● **Exercise prompt**
Scan the material below for lines with the string "Adhes". State how many there are and nothing else.

● **Working data**
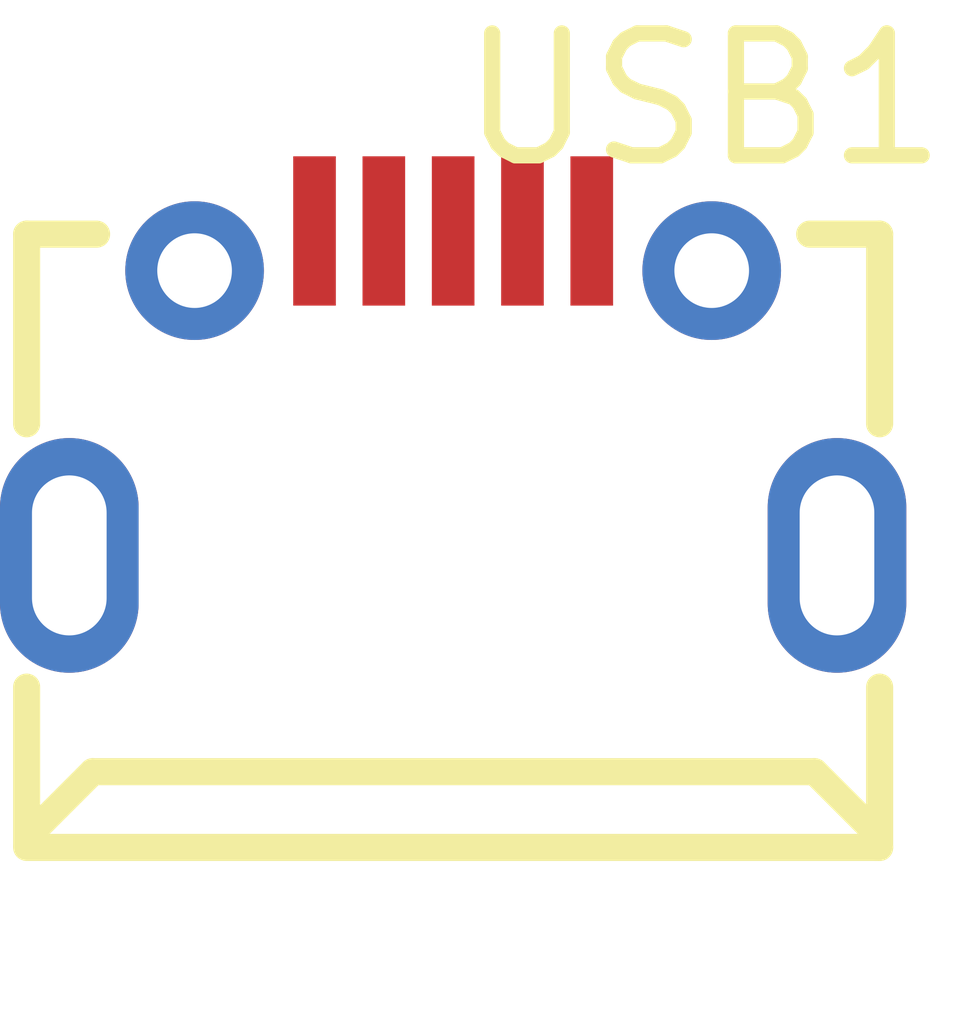
<source format=kicad_pcb>
(kicad_pcb (version 20211014) (generator pcbnew)

  (general
    (thickness 1.6)
  )

  (paper "A4")
  (layers
    (0 "F.Cu" signal)
    (31 "B.Cu" signal)
    (32 "B.Adhes" user "B.Adhesive")
    (33 "F.Adhes" user "F.Adhesive")
    (34 "B.Paste" user)
    (35 "F.Paste" user)
    (36 "B.SilkS" user "B.Silkscreen")
    (37 "F.SilkS" user "F.Silkscreen")
    (38 "B.Mask" user)
    (39 "F.Mask" user)
    (40 "Dwgs.User" user "User.Drawings")
    (41 "Cmts.User" user "User.Comments")
    (42 "Eco1.User" user "User.Eco1")
    (43 "Eco2.User" user "User.Eco2")
    (44 "Edge.Cuts" user)
    (45 "Margin" user)
    (46 "B.CrtYd" user "B.Courtyard")
    (47 "F.CrtYd" user "F.Courtyard")
    (48 "B.Fab" user)
    (49 "F.Fab" user)
  )

  (setup
    (pad_to_mask_clearance 0)
    (pcbplotparams
      (layerselection 0x00010fc_ffffffff)
      (disableapertmacros false)
      (usegerberextensions false)
      (usegerberattributes true)
      (usegerberadvancedattributes true)
      (creategerberjobfile true)
      (svguseinch false)
      (svgprecision 6)
      (excludeedgelayer true)
      (plotframeref false)
      (viasonmask false)
      (mode 1)
      (useauxorigin false)
      (hpglpennumber 1)
      (hpglpenspeed 20)
      (hpglpendiameter 15.000000)
      (dxfpolygonmode true)
      (dxfimperialunits true)
      (dxfusepcbnewfont true)
      (psnegative false)
      (psa4output false)
      (plotreference true)
      (plotvalue true)
      (plotinvisibletext false)
      (sketchpadsonfab false)
      (subtractmaskfromsilk false)
      (outputformat 1)
      (mirror false)
      (drillshape 1)
      (scaleselection 1)
      (outputdirectory "")
    )
  )

  (net 0 "")

  (footprint "easyeda:MICRO-USB-SMD_MICROXNJ" (layer "F.Cu") (at 20.32 17.78))

)

</source>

● **Answer to this problem**
2